### [Your task]
Copy each line of the entries below that contains the string "新调整图层".

### [Material for this exercise]
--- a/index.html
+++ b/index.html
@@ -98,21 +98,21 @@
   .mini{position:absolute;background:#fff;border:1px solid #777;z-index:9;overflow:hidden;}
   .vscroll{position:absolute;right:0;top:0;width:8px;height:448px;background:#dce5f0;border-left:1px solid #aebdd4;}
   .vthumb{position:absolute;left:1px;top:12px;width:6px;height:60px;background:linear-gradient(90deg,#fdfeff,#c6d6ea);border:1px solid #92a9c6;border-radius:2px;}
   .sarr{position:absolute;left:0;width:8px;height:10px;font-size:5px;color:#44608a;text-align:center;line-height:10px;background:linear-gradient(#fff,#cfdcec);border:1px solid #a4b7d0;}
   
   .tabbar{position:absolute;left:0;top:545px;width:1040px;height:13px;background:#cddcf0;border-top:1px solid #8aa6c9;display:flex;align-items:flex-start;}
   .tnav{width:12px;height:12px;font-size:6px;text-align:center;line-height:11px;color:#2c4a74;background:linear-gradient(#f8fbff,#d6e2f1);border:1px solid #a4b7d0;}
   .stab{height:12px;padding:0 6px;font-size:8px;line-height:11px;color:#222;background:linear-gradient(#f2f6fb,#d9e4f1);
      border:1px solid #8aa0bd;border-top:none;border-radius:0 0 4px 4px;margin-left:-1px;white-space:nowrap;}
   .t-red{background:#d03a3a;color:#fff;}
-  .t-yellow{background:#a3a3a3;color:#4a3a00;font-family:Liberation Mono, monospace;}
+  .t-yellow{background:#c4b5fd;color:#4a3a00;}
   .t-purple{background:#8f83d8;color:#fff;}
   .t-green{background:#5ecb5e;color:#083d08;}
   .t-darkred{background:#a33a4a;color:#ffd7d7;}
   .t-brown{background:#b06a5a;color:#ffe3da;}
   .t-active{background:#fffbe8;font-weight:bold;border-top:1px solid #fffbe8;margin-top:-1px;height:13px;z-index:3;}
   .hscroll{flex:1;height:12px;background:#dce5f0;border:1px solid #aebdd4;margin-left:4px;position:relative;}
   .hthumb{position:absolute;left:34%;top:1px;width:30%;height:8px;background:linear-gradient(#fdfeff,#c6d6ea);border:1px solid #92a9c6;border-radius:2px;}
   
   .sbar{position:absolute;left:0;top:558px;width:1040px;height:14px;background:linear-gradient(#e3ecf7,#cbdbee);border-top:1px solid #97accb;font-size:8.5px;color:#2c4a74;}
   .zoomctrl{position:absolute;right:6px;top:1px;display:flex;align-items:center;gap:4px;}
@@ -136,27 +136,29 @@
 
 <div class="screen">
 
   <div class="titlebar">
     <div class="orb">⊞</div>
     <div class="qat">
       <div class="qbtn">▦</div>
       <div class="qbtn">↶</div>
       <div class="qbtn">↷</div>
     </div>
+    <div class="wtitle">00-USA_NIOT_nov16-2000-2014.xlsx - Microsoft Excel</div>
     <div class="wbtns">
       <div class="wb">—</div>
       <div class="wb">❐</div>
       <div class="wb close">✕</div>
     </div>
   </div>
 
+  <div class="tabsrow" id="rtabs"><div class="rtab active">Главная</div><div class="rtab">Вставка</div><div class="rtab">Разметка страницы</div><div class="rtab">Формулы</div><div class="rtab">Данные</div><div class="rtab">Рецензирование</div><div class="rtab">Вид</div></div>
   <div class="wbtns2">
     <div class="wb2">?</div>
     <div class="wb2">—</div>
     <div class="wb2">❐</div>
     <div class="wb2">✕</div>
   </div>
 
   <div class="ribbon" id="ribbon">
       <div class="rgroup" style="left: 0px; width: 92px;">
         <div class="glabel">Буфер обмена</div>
...
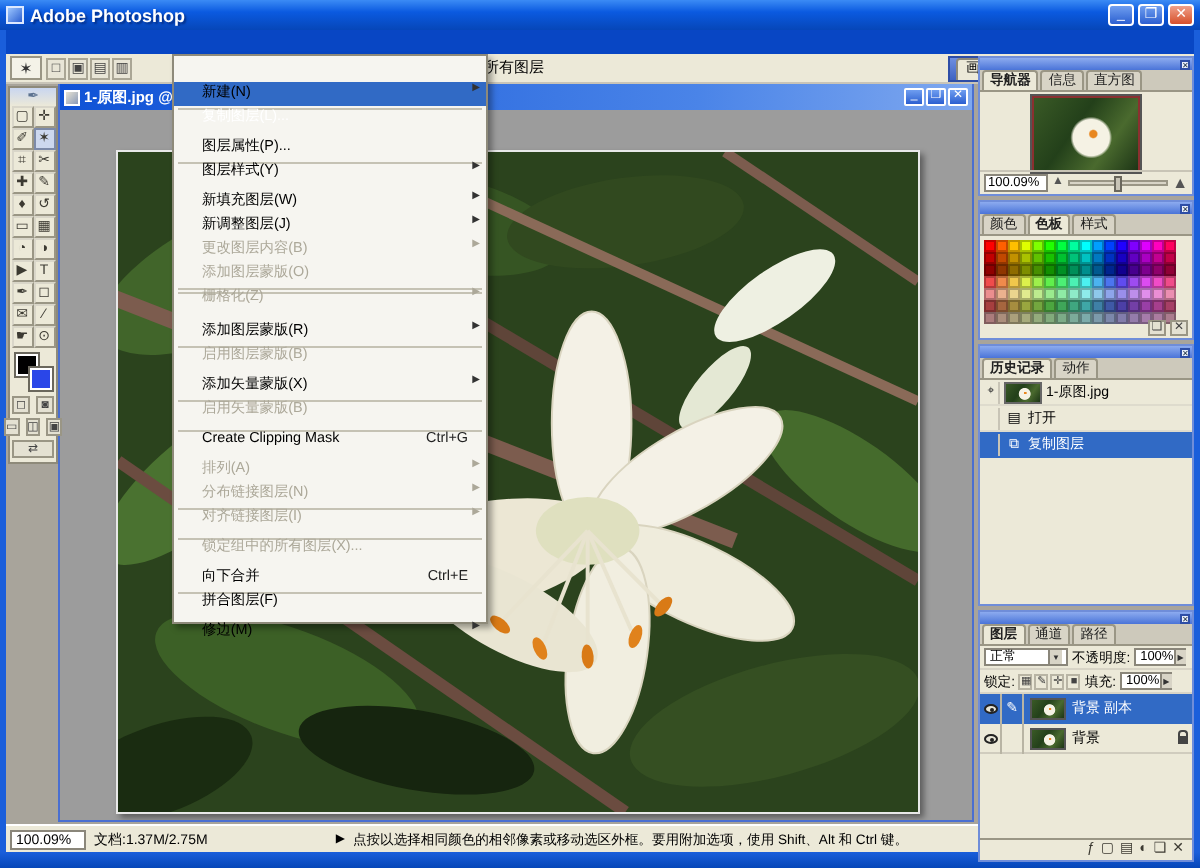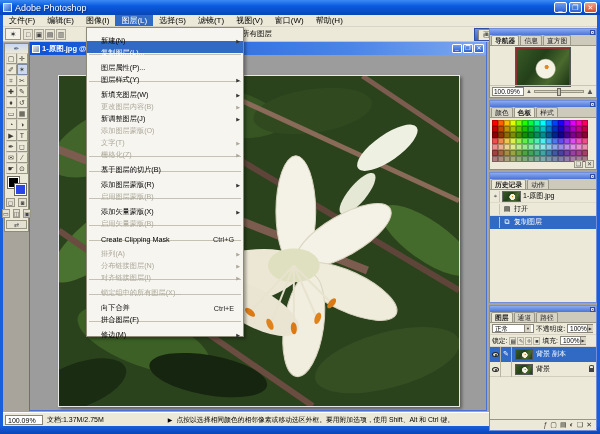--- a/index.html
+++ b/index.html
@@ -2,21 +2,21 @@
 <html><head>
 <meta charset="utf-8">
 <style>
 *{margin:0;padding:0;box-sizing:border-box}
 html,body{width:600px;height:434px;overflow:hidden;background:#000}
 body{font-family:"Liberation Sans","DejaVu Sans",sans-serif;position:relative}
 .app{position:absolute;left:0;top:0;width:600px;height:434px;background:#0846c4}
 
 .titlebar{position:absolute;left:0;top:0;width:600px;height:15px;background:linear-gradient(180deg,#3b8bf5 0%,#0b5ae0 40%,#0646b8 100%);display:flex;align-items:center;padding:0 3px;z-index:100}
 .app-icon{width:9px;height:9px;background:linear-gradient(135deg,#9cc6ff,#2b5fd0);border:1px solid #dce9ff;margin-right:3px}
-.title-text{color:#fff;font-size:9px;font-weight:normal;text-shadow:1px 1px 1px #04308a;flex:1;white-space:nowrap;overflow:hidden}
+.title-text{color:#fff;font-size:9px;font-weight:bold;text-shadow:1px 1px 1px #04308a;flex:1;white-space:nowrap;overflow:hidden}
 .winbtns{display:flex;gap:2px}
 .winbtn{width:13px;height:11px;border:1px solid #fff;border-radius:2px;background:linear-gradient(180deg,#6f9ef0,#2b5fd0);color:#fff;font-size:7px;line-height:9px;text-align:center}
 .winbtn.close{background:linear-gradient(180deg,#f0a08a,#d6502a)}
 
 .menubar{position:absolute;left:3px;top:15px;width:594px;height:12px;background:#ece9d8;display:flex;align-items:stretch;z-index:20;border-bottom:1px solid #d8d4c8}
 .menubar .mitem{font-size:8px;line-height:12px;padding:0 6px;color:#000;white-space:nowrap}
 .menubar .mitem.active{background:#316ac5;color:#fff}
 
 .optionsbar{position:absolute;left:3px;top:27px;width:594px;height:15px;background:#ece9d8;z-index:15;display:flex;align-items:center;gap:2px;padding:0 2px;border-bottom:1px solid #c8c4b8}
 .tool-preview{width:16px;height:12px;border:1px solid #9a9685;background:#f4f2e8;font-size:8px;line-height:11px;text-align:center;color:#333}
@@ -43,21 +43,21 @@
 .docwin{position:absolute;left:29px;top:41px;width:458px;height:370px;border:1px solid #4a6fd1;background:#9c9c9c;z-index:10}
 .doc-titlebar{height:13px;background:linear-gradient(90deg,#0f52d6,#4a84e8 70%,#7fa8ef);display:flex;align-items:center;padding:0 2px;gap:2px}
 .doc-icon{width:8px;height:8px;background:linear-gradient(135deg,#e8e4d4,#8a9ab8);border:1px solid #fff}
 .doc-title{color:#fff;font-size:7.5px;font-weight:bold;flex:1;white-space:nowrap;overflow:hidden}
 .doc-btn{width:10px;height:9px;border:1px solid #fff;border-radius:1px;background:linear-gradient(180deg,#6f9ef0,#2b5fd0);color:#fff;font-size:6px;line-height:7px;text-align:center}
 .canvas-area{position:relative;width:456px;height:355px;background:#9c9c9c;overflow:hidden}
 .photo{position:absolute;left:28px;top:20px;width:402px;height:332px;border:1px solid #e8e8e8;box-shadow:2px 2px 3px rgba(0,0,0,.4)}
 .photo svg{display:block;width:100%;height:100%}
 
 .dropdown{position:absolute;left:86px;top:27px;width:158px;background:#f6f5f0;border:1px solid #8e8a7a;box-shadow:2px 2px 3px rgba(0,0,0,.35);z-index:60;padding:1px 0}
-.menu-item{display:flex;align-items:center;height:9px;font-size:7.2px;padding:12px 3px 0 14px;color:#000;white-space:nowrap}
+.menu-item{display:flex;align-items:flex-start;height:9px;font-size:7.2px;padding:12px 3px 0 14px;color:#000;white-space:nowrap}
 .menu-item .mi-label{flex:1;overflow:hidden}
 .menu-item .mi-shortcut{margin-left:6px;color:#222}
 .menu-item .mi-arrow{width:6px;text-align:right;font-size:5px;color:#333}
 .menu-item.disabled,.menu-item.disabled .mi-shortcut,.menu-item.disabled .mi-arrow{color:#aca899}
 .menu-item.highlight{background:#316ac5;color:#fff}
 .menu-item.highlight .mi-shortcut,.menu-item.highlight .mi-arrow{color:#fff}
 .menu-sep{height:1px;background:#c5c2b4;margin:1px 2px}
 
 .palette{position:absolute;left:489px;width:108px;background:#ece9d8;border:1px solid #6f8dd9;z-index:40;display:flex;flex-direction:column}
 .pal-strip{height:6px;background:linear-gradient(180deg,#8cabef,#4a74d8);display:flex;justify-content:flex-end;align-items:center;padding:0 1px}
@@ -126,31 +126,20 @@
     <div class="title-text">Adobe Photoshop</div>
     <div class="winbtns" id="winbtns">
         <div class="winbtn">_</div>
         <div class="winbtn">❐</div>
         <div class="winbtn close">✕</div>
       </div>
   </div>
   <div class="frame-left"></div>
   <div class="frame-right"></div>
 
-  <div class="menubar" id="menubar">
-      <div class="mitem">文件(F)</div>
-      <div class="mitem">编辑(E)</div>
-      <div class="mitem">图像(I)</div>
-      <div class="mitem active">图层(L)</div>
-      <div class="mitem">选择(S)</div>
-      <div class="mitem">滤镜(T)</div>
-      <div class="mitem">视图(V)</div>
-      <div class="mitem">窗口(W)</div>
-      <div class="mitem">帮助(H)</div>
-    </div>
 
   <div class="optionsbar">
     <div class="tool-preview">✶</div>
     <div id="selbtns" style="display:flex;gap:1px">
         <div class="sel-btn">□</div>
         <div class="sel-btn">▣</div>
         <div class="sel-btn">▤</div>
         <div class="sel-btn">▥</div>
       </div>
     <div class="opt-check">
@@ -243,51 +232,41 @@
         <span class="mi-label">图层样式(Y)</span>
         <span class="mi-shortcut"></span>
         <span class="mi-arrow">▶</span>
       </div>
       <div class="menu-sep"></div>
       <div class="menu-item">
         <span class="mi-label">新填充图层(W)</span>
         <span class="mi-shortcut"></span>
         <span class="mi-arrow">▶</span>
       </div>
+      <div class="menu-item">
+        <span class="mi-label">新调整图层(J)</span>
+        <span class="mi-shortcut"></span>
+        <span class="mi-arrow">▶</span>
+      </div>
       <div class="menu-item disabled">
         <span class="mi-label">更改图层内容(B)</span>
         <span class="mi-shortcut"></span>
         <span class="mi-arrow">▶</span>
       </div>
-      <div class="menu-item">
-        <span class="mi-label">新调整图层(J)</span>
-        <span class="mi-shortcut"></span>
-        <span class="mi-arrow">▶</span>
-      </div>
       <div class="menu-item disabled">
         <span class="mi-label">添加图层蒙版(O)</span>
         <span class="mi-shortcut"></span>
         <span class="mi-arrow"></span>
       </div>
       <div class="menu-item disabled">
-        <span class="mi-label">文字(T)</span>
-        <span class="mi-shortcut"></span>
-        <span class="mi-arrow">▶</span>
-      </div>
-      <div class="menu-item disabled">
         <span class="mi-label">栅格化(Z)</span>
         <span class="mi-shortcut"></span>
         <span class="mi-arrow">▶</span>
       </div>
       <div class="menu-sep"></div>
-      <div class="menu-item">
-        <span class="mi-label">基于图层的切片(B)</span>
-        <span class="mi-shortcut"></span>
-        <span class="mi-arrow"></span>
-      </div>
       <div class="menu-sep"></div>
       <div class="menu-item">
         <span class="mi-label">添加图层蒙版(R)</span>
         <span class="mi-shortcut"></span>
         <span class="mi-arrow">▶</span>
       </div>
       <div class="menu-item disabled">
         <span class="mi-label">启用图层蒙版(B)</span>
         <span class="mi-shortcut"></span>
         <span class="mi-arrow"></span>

### [Answer to the problem]
+        <span class="mi-label">新调整图层(J)</span>
-        <span class="mi-label">新调整图层(J)</span>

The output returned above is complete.